If one of the tombstones were bad, would hat affect all the bulbs though??


----------



## kok328 (Sep 13, 2009)

Depending on how the fixture is wired internally, a bad connection at a tombstone could cause a total outage.  This differs from a bad tombstone.  The connections to tombstoner are stab in's and they sometimes come loose/out.

I didn't know that Lowes would test a flourescent bulb, that's cool to know.
I am aware of a tester that you simply wand the bulb and it will test it that way but, that tool is several hundred dollars.


----------



## Daffypuck (Sep 13, 2009)

Naw, i havent taken them to Lowes yet, but thats my last resort.
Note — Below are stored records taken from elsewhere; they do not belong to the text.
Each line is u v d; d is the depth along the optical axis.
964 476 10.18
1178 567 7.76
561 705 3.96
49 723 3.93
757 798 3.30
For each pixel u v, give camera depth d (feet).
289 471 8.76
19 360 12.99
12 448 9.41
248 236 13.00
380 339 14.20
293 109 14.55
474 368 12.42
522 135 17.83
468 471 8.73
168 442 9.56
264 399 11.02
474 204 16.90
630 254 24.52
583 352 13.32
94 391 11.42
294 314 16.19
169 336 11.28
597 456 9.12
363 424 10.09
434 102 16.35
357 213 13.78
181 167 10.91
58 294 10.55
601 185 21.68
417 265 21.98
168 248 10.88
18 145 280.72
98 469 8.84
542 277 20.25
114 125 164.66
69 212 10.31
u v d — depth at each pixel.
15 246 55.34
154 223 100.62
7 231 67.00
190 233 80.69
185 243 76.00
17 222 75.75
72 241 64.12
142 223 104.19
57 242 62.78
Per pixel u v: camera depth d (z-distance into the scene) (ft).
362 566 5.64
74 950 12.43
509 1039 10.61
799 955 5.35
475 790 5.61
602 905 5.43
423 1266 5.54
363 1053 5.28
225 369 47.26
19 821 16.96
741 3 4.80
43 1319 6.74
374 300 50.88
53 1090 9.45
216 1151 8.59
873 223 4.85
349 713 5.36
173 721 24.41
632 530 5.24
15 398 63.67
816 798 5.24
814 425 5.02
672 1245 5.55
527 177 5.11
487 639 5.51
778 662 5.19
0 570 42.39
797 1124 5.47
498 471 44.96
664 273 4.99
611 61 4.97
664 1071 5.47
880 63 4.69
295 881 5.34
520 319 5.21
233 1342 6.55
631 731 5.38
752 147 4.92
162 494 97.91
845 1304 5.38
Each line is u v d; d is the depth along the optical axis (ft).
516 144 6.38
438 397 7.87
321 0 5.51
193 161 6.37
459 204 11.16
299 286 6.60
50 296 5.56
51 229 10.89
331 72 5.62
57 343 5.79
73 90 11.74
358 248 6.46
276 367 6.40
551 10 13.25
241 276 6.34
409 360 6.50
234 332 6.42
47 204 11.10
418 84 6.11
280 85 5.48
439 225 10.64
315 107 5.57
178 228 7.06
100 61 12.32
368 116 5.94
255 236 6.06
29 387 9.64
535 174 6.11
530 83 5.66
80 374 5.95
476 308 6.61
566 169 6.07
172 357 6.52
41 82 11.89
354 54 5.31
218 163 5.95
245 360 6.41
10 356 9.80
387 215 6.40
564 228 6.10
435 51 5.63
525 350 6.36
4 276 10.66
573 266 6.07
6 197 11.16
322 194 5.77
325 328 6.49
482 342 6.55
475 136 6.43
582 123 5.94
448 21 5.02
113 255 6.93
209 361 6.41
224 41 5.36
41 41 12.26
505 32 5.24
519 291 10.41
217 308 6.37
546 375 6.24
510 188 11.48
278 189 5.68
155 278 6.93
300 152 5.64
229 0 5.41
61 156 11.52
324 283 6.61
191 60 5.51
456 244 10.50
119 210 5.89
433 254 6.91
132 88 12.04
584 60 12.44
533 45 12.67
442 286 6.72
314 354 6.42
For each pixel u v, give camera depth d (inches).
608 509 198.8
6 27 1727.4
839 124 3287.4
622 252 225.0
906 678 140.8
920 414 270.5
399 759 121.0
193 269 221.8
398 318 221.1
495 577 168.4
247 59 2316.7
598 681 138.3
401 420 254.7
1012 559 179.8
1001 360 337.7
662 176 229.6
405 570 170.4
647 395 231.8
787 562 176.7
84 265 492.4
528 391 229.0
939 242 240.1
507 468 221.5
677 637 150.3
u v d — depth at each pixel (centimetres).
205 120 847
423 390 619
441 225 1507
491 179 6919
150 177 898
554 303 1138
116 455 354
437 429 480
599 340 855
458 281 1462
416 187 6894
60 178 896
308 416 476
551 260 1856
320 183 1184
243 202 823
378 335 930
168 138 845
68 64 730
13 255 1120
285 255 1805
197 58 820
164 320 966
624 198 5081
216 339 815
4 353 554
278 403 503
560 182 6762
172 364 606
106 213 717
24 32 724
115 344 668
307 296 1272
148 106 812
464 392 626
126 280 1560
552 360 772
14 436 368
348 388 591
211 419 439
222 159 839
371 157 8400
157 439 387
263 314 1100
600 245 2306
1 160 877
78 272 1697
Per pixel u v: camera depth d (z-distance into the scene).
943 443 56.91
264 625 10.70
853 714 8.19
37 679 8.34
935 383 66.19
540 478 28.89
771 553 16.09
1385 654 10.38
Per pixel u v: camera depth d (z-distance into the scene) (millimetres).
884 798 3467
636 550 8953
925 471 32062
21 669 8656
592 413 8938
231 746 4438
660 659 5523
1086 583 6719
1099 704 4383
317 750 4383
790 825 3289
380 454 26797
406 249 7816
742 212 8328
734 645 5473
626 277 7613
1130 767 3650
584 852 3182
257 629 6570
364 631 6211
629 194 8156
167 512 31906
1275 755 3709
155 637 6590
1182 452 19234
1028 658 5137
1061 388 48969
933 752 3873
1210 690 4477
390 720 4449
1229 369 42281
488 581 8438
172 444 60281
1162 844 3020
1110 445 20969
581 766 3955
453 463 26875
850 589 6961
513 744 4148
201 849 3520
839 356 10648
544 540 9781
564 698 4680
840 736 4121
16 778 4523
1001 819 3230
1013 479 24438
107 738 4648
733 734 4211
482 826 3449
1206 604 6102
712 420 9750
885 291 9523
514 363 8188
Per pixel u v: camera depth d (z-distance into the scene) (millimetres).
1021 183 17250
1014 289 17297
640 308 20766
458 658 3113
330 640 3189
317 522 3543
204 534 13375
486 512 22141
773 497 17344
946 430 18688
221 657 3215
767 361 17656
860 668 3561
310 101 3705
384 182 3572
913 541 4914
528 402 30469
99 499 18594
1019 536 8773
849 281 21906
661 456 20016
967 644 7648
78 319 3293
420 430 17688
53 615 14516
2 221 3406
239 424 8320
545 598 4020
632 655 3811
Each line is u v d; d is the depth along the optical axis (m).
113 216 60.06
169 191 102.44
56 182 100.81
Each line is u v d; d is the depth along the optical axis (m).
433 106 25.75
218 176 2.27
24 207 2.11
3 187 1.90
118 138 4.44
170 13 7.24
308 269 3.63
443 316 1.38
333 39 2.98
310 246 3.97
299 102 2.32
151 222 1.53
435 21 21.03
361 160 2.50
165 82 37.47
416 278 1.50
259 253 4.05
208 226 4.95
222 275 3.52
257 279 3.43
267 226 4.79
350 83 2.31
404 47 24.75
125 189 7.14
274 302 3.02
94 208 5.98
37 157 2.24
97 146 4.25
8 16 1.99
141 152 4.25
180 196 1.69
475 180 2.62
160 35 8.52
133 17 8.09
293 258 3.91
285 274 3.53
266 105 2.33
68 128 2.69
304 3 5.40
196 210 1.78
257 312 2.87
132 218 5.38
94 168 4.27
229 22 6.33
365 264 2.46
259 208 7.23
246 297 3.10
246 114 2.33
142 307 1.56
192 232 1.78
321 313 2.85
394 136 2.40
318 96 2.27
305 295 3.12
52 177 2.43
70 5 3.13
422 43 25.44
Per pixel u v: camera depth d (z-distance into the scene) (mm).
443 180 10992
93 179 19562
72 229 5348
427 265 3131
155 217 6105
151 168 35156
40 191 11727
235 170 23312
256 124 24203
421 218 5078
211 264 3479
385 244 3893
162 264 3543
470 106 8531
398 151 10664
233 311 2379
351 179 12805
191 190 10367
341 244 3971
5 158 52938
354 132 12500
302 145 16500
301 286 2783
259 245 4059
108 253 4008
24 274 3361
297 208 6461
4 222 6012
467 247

I just have to see if they will let me put em' in a fixture to check them.


----------



## JoeD (Sep 13, 2009)

How to repair fluorescent fixtures.
1. Change ALL the tubes.
2. If #1 doesn't do it then change the ballast.


----------



## locknut (Sep 14, 2009)

Daffypuck: There's nothing more frustrating than a fl. fixture that's doing what you describe.  These fixtures usually work in lamp pairs.  It's possible that two of the bulbs are bad.  You can try any two of the four in sequence to verify operation.  But it is worth buying two new lamps to try, assuming all other components are OK.


----------